The task:
Each record is to be transcribed exactly.

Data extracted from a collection
┏━━

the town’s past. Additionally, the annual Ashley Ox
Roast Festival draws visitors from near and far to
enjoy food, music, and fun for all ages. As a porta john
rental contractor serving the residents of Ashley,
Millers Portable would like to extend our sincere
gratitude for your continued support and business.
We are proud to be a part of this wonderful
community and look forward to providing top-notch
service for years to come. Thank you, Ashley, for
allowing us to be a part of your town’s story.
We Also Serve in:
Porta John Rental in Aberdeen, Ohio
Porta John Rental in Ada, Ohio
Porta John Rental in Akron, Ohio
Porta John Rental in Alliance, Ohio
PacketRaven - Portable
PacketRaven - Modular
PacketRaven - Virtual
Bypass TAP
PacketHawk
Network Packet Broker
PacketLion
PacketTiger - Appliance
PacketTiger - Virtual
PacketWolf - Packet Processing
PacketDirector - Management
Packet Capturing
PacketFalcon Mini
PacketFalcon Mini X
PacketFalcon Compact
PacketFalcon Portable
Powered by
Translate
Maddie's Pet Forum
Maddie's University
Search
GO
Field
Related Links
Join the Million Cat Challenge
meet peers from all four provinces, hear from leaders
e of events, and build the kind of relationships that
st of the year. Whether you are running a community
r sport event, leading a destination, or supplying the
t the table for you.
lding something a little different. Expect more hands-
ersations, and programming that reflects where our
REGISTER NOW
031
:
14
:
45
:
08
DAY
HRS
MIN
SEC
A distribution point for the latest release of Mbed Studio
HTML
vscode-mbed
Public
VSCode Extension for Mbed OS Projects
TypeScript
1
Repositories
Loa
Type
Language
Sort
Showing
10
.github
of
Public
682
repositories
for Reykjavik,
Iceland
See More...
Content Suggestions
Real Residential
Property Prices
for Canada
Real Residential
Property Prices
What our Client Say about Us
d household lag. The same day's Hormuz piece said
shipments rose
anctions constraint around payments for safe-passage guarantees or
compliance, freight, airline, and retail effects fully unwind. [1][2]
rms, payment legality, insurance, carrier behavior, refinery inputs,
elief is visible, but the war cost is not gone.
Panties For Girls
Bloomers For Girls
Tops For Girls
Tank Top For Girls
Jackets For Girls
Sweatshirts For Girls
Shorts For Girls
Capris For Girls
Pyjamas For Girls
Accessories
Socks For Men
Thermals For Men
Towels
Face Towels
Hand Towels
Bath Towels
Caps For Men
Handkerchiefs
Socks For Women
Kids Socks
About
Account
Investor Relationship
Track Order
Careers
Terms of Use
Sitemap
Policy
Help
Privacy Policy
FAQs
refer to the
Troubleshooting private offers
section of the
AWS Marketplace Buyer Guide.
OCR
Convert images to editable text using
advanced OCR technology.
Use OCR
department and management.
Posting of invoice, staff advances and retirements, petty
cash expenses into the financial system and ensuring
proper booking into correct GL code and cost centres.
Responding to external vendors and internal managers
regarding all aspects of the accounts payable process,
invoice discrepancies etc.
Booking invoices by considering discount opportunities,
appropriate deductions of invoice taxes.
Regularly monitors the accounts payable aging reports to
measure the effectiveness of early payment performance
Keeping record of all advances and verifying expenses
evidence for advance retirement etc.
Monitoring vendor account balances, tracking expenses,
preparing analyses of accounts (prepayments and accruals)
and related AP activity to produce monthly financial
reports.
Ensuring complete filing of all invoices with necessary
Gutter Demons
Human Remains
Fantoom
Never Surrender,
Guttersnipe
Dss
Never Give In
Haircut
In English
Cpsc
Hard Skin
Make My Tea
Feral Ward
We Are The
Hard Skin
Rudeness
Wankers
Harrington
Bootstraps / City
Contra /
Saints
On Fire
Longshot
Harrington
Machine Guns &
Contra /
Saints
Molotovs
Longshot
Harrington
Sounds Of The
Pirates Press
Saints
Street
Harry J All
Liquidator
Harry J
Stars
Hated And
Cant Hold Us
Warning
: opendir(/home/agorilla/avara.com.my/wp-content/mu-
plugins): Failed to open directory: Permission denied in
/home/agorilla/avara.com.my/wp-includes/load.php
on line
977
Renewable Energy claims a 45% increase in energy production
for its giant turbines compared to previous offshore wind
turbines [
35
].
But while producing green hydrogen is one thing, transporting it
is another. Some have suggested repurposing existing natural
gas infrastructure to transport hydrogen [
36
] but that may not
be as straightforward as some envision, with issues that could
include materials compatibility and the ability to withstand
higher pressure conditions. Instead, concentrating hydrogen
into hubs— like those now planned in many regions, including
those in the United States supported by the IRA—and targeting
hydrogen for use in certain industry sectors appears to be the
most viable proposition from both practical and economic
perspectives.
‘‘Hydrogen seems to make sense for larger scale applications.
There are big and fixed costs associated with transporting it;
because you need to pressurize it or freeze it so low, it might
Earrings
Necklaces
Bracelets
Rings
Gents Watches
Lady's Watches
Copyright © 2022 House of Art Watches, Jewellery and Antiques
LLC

┗━━

Worked solution:
the town’s past. Additionally, the annual Ashley Ox
Roast Festival draws visitors from near and far to
enjoy food, music, and fun for all ages. As a porta john
rental contractor serving the residents of Ashley,
Millers Portable would like to extend our sincere
gratitude for your continued support and business.
We are proud to be a part of this wonderful
community and look forward to providing top-notch
service for years to come. Thank you, Ashley, for
allowing us to be a part of your town’s story.
We Also Serve in:
Porta John Rental in Aberdeen, Ohio
Porta John Rental in Ada, Ohio
Porta John Rental in Akron, Ohio
Porta John Rental in Alliance, Ohio
PacketRaven - Portable
PacketRaven - Modular
PacketRaven - Virtual
Bypass TAP
PacketHawk
Network Packet Broker
PacketLion
PacketTiger - Appliance
PacketTiger - Virtual
PacketWolf - Packet Processing
PacketDirector - Management
Packet Capturing
PacketFalcon Mini
PacketFalcon Mini X
PacketFalcon Compact
PacketFalcon Portable
Powered by
Translate
Maddie's Pet Forum
Maddie's University
Search
GO
Field
Related Links
Join the Million Cat Challenge
meet peers from all four provinces, hear from leaders
e of events, and build the kind of relationships that
st of the year. Whether you are running a community
r sport event, leading a destination, or supplying the
t the table for you.
lding something a little different. Expect more hands-
ersations, and programming that reflects where our
REGISTER NOW
031
:
14
:
45
:
08
DAY
HRS
MIN
SEC
A distribution point for the latest release of Mbed Studio
HTML
vscode-mbed
Public
VSCode Extension for Mbed OS Projects
TypeScript
1
Repositories
Loa
Type
Language
Sort
Showing
10
.github
of
Public
682
repositories
for Reykjavik,
Iceland
See More...
Content Suggestions
Real Residential
Property Prices
for Canada
Real Residential
Property Prices
What our Client Say about Us
d household lag. The same day's Hormuz piece said
shipments rose
anctions constraint around payments for safe-passage guarantees or
compliance, freight, airline, and retail effects fully unwind. [1][2]
rms, payment legality, insurance, carrier behavior, refinery inputs,
elief is visible, but the war cost is not gone.
Panties For Girls
Bloomers For Girls
Tops For Girls
Tank Top For Girls
Jackets For Girls
Sweatshirts For Girls
Shorts For Girls
Capris For Girls
Pyjamas For Girls
Accessories
Socks For Men
Thermals For Men
Towels
Face Towels
Hand Towels
Bath Towels
Caps For Men
Handkerchiefs
Socks For Women
Kids Socks
About
Account
Investor Relationship
Track Order
Careers
Terms of Use
Sitemap
Policy
Help
Privacy Policy
FAQs
refer to the
Troubleshooting private offers
section of the
AWS Marketplace Buyer Guide.
OCR
Convert images to editable text using
advanced OCR technology.
Use OCR
department and management.
Posting of invoice, staff advances and retirements, petty
cash expenses into the financial system and ensuring
proper booking into correct GL code and cost centres.
Responding to external vendors and internal managers
regarding all aspects of the accounts payable process,
invoice discrepancies etc.
Booking invoices by considering discount opportunities,
appropriate deductions of invoice taxes.
Regularly monitors the accounts payable aging reports to
measure the effectiveness of early payment performance
Keeping record of all advances and verifying expenses
evidence for advance retirement etc.
Monitoring vendor account balances, tracking expenses,
preparing analyses of accounts (prepayments and accruals)
and related AP activity to produce monthly financial
reports.
Ensuring complete filing of all invoices with necessary
Gutter Demons
Human Remains
Fantoom
Never Surrender,
Guttersnipe
Dss
Never Give In
Haircut
In English
Cpsc
Hard Skin
Make My Tea
Feral Ward
We Are The
Hard Skin
Rudeness
Wankers
Harrington
Bootstraps / City
Contra /
Saints
On Fire
Longshot
Harrington
Machine Guns &
Contra /
Saints
Molotovs
Longshot
Harrington
Sounds Of The
Pirates Press
Saints
Street
Harry J All
Liquidator
Harry J
Stars
Hated And
Cant Hold Us
Warning
: opendir(/home/agorilla/avara.com.my/wp-content/mu-
plugins): Failed to open directory: Permission denied in
/home/agorilla/avara.com.my/wp-includes/load.php
on line
977
Renewable Energy claims a 45% increase in energy production
for its giant turbines compared to previous offshore wind
turbines [
35
].
But while producing green hydrogen is one thing, transporting it
is another. Some have suggested repurposing existing natural
gas infrastructure to transport hydrogen [
36
] but that may not
be as straightforward as some envision, with issues that could
include materials compatibility and the ability to withstand
higher pressure conditions. Instead, concentrating hydrogen
into hubs— like those now planned in many regions, including
those in the United States supported by the IRA—and targeting
hydrogen for use in certain industry sectors appears to be the
most viable proposition from both practical and economic
perspectives.
‘‘Hydrogen seems to make sense for larger scale applications.
There are big and fixed costs associated with transporting it;
because you need to pressurize it or freeze it so low, it might
Earrings
Necklaces
Bracelets
Rings
Gents Watches
Lady's Watches
Copyright © 2022 House of Art Watches, Jewellery and Antiques
LLC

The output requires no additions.